Bebo porque no soporto mi vida. Se me ha cansado el alma. Se me han cansado los dedos, la mente, el corazón, los pulmones.
Bebo porque cuando lo hago me siento más ligero, se difuminan los contornos insoportables del mundo, olvido por unos momentos el miedo, la frustración, la rabia.
Bebo porque cuando el líquido liberador roza mis labios siento una catarsis que me impulsa a creer, por un instante, que todavía todo es posible o que al menos, todavía algo puede ser posible.
Bebo hasta perder la compostura, hasta que las lágrimas me asaltan, hasta que el dolor sale de mi como un veneno y me deja limpio, por unas horas, del pegajoso influjo del fracaso.

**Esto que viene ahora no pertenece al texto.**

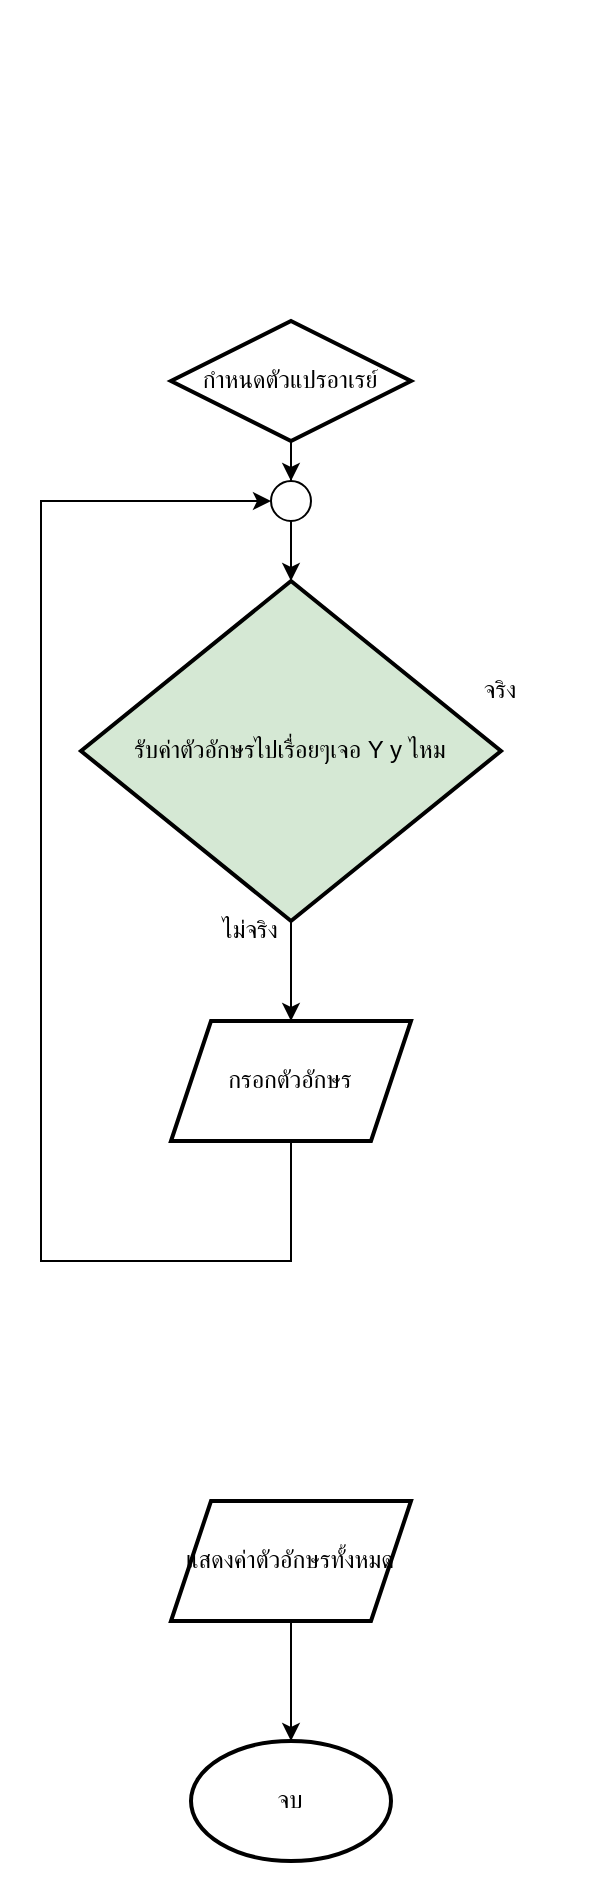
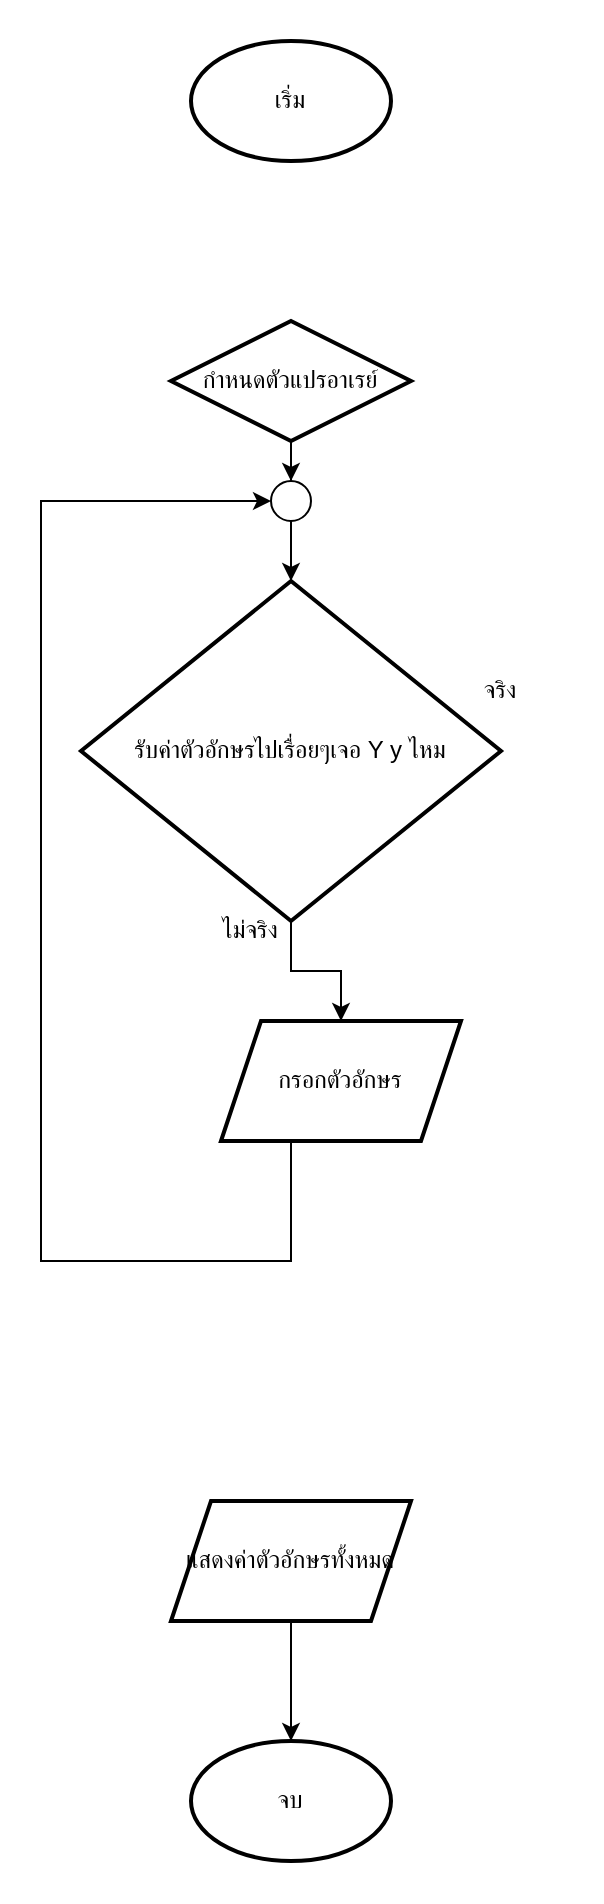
  <mxCell id="0" />
  <mxCell id="1" parent="0" />
+ <mxCell id="2" value="เริ่ม" style="strokeWidth=2;html=1;shape=mxgraph.flowchart.start_1;whiteSpace=wrap;" vertex="1" parent="1"><mxGeometry x="95" y="20" width="100" height="60" as="geometry" /></mxCell>
  <mxCell id="3" value="" style="edgeStyle=orthogonalEdgeStyle;rounded=0;orthogonalLoop=1;jettySize=auto;html=1;" edge="1" parent="1" source="10" target="6"><mxGeometry relative="1" as="geometry" /></mxCell>
  <mxCell id="4" value="กำหนดตัวแปรอาเรย์" style="rhombus;whiteSpace=wrap;html=1;strokeWidth=2;" vertex="1" parent="1"><mxGeometry x="85" y="160" width="120" height="60" as="geometry" /></mxCell>
  <mxCell id="5" value="" style="edgeStyle=orthogonalEdgeStyle;rounded=0;orthogonalLoop=1;jettySize=auto;html=1;" edge="1" parent="1" source="6" target="8"><mxGeometry relative="1" as="geometry" /></mxCell>
- <mxCell id="6" value="รับค่าตัวอักษรไปเรื่อยๆเจอ Y y ไหม" style="rhombus;whiteSpace=wrap;html=1;strokeWidth=2;fillColor=#d5e8d4;" vertex="1" parent="1"><mxGeometry x="40" y="290" width="210" height="170" as="geometry" /></mxCell>
+ <mxCell id="6" value="รับค่าตัวอักษรไปเรื่อยๆเจอ Y y ไหม" style="rhombus;whiteSpace=wrap;html=1;strokeWidth=2;" vertex="1" parent="1"><mxGeometry x="40" y="290" width="210" height="170" as="geometry" /></mxCell>
  <mxCell id="7" style="edgeStyle=orthogonalEdgeStyle;rounded=0;orthogonalLoop=1;jettySize=auto;html=1;entryX=0;entryY=0.5;entryDx=0;entryDy=0;entryPerimeter=0;" edge="1" parent="1" source="8" target="10"><mxGeometry relative="1" as="geometry"><mxPoint x="130" y="250" as="targetPoint" /><Array as="points"><mxPoint x="145" y="630" /><mxPoint x="20" y="630" /><mxPoint x="20" y="250" /></Array></mxGeometry></mxCell>
- <mxCell id="8" value="กรอกตัวอักษร" style="shape=parallelogram;perimeter=parallelogramPerimeter;whiteSpace=wrap;html=1;fixedSize=1;strokeWidth=2;" vertex="1" parent="1"><mxGeometry x="85" y="510" width="120" height="60" as="geometry" /></mxCell>
+ <mxCell id="8" value="กรอกตัวอักษร" style="shape=parallelogram;perimeter=parallelogramPerimeter;whiteSpace=wrap;html=1;fixedSize=1;strokeWidth=2;" vertex="1" parent="1"><mxGeometry x="110" y="510" width="120" height="60" as="geometry" /></mxCell>
  <mxCell id="9" value="" style="edgeStyle=orthogonalEdgeStyle;rounded=0;orthogonalLoop=1;jettySize=auto;html=1;" edge="1" parent="1" source="4" target="10"><mxGeometry relative="1" as="geometry"><mxPoint x="145" y="220" as="sourcePoint" /><mxPoint x="145" y="290" as="targetPoint" /></mxGeometry></mxCell>
  <mxCell id="10" value="" style="verticalLabelPosition=bottom;verticalAlign=top;html=1;shape=mxgraph.flowchart.on-page_reference;" vertex="1" parent="1"><mxGeometry x="135" y="240" width="20" height="20" as="geometry" /></mxCell>
  <mxCell id="11" value="ไม่จริง" style="text;html=1;align=center;verticalAlign=middle;whiteSpace=wrap;rounded=0;" vertex="1" parent="1"><mxGeometry x="95" y="450" width="60" height="30" as="geometry" /></mxCell>
  <mxCell id="12" value="จริง" style="text;html=1;align=center;verticalAlign=middle;whiteSpace=wrap;rounded=0;" vertex="1" parent="1"><mxGeometry x="220" y="330" width="60" height="30" as="geometry" /></mxCell>
  <mxCell id="13" value="" style="edgeStyle=orthogonalEdgeStyle;rounded=0;orthogonalLoop=1;jettySize=auto;html=1;" edge="1" parent="1" source="14" target="15"><mxGeometry relative="1" as="geometry" /></mxCell>
  <mxCell id="14" value="แสดงค่าตัวอักษรทั้งหมด" style="shape=parallelogram;perimeter=parallelogramPerimeter;whiteSpace=wrap;html=1;fixedSize=1;strokeWidth=2;" vertex="1" parent="1"><mxGeometry x="85" y="750" width="120" height="60" as="geometry" /></mxCell>
  <mxCell id="15" value="จบ" style="strokeWidth=2;html=1;shape=mxgraph.flowchart.start_1;whiteSpace=wrap;" vertex="1" parent="1"><mxGeometry x="95" y="870" width="100" height="60" as="geometry" /></mxCell>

Bebo aunque sé que mi cuerpo se retorcerá de asco y de sed dentro de unas horas. Aunque mi vida quedará en suspenso, sujeta a la resaca, culpable, resignada, arrepentida.
Bebo aunque mañana me convenceré de ser más fuerte y planearé maneras de librarme y rescatarme del infierno. Pero según pasen las horas encontraré justificaciones nuevas que me avalen y me lleven de nuevo hacia las voces estancadas del silencio, hacia la partitura incontestable del horror, hacia la sempiterna botella anhelante, tentadora, salvadora.
Bebo porque dentro de ese líquido dorado sobrevive la promesa de una fe que soy capaz de ver pero que cuanto más avanzo hacia ella, más lejana me parece.
Bebo porque a pesar de todo, aún no me he dado por vencido.